Jéssica Julioti Urbano, Nadua Apostólico, Renata Kelly da Palma, Ezequiel Fernandes Oliveira, Juan J. Uriarte, Luis Vicente Franco de Oliveira
Physical Therapy School, Scholarship Scientific Initiation CNPq, Nove de Julho University, São Paulo, Brazil
Med Sci Tech 2014; 55:66-70
Available online: 2014-11-24
Background: Lung transplantation is a treatment provided to patients in terminal respiratory diseases. While opportunities for organ transplantation are somewhat limited, the list of patients awaiting donation is increasing. Therefore, new strategies are required to increase the availability of organs. The development of bioengineered lungs is one potential therapeutic alternative to functional organ transplantation. Intensive research, carried out by several groups, has explored the possibility of using tissue engineering to produce completely decellularized organs.
Material/Methods: This study aimed to demonstrate in an experimental animal model the decellularization process of lungs in order to prepare scaffolds for artificial recreation of organs. For the successful creation of a bioengineered lung, it is necessary that the organ remains viable and contains a functional architecture that allows adequate ventilation, perfusion, and gas exchange.

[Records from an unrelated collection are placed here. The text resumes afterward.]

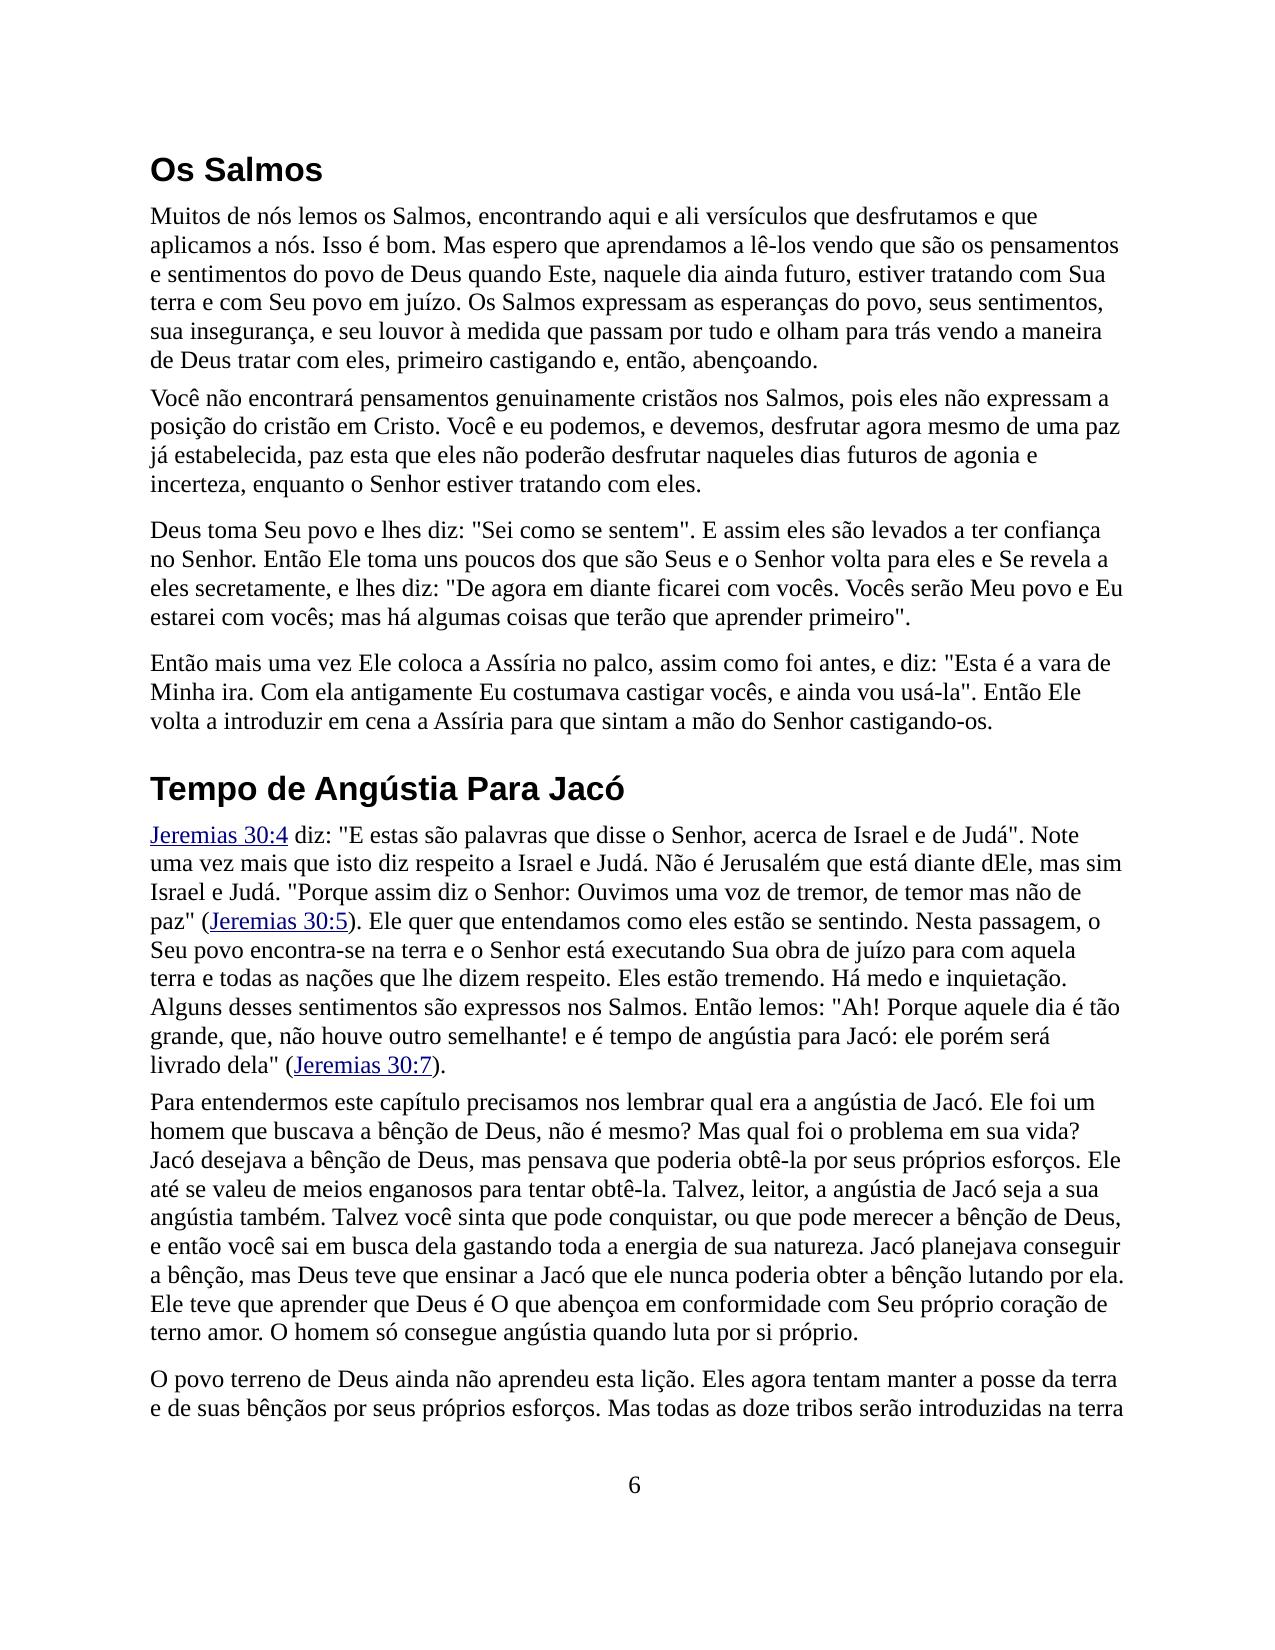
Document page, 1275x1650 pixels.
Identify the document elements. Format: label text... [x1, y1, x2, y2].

text Muitos de nós lemos os Salmos, encontrando aqui e ali versículos que desfrutamos e que aplicamos a nós. Isso é bom. Mas espero que aprendamos a lê-los vendo que são os pensamentos e sentimentos do povo de Deus quando Este, naquele dia ainda futuro, estiver tratando com Sua terra e com Seu povo em juízo. Os Salmos expressam as esperanças do povo, seus sentimentos, sua insegurança, e seu louvor à medida que passam por tudo e olham para trás vendo a maneira de Deus tratar com eles, primeiro castigando e, então, abençoando. [150, 201, 1125, 374]
text Você não encontrará pensamentos genuinamente cristãos nos Salmos, pois eles não expressam a posição do cristão em Cristo. Você e eu podemos, e devemos, desfrutar agora mesmo de uma paz já estabelecida, paz esta que eles não poderão desfrutar naqueles dias futuros de agonia e incerteza, enquanto o Senhor estiver tratando com eles. [150, 383, 1125, 498]
text O povo terreno de Deus ainda não aprendeu esta lição. Eles agora tentam manter a posse da terra e de suas bênçãos por seus próprios esforços. Mas todas as doze tribos serão introduzidas na terra [150, 1364, 1125, 1422]
subtitle Os Salmos [150, 150, 1125, 189]
text Jeremias 30:4 diz: "E estas são palavras que disse o Senhor, acerca de Israel e de Judá". Note uma vez mais que isto diz respeito a Israel e Judá. Não é Jerusalém que está diante dEle, mas sim Israel e Judá. "Porque assim diz o Senhor: Ouvimos uma voz de tremor, de temor mas não de paz" (Jeremias 30:5). Ele quer que entendamos como eles estão se sentindo. Nesta passagem, o Seu povo encontra-se na terra e o Senhor está executando Sua obra de juízo para com aquela terra e todas as nações que lhe dizem respeito. Eles estão tremendo. Há medo e inquietação. Alguns desses sentimentos são expressos nos Salmos. Então lemos: "Ah! Porque aquele dia é tão grande, que, não houve outro semelhante! e é tempo de angústia para Jacó: ele porém será livrado dela" (Jeremias 30:7). [150, 820, 1125, 1078]
subtitle Tempo de Angústia Para Jacó [150, 769, 1125, 807]
text Deus toma Seu povo e lhes diz: "Sei como se sentem". E assim eles são levados a ter confiança no Senhor. Então Ele toma uns poucos dos que são Seus e o Senhor volta para eles e Se revela a eles secretamente, e lhes diz: "De agora em diante ficarei com vocês. Vocês serão Meu povo e Eu estarei com vocês; mas há algumas coisas que terão que aprender primeiro". [150, 516, 1125, 631]
text Então mais uma vez Ele coloca a Assíria no palco, assim como foi antes, e diz: "Esta é a vara de Minha ira. Com ela antigamente Eu costumava castigar vocês, e ainda vou usá-la". Então Ele volta a introduzir em cena a Assíria para que sintam a mão do Senhor castigando-os. [150, 648, 1125, 735]
text Para entendermos este capítulo precisamos nos lembrar qual era a angústia de Jacó. Ele foi um homem que buscava a bênção de Deus, não é mesmo? Mas qual foi o problema em sua vida? Jacó desejava a bênção de Deus, mas pensava que poderia obtê-la por seus próprios esforços. Ele até se valeu de meios enganosos para tentar obtê-la. Talvez, leitor, a angústia de Jacó seja a sua angústia também. Talvez você sinta que pode conquistar, ou que pode merecer a bênção de Deus, e então você sai em busca dela gastando toda a energia de sua natureza. Jacó planejava conseguir a bênção, mas Deus teve que ensinar a Jacó que ele nunca poderia obter a bênção lutando por ela. Ele teve que aprender que Deus é O que abençoa em conformidade com Seu próprio coração de terno amor. O homem só consegue angústia quando luta por si próprio. [150, 1087, 1125, 1346]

Results: Cells and nuclear material were removed during the decellularization process, but the architecture of the alveolar septum remained unchanged. An scanning electron microscope study confirmed that the alveolar cells, red blood cells, and cellular proteins previously present in the native lung were absent in the decellularized structure. Quantitative trials showed that collagen had been retained in the extracellular matrix, while elastin was partially exhausted. High-resolution micro-computed tomography revealed that the lung architecture, arterial weft, and microcirculation remained intact.
Conclusions: Decellularization is part of the bioengineering process, and various ionic, nonionic, and zwitterionic detergents have been used during decellularization. The variety of methods used in these studies also reinforces the need for a standard decellularization protocol that could advance the development of bioengineered organs.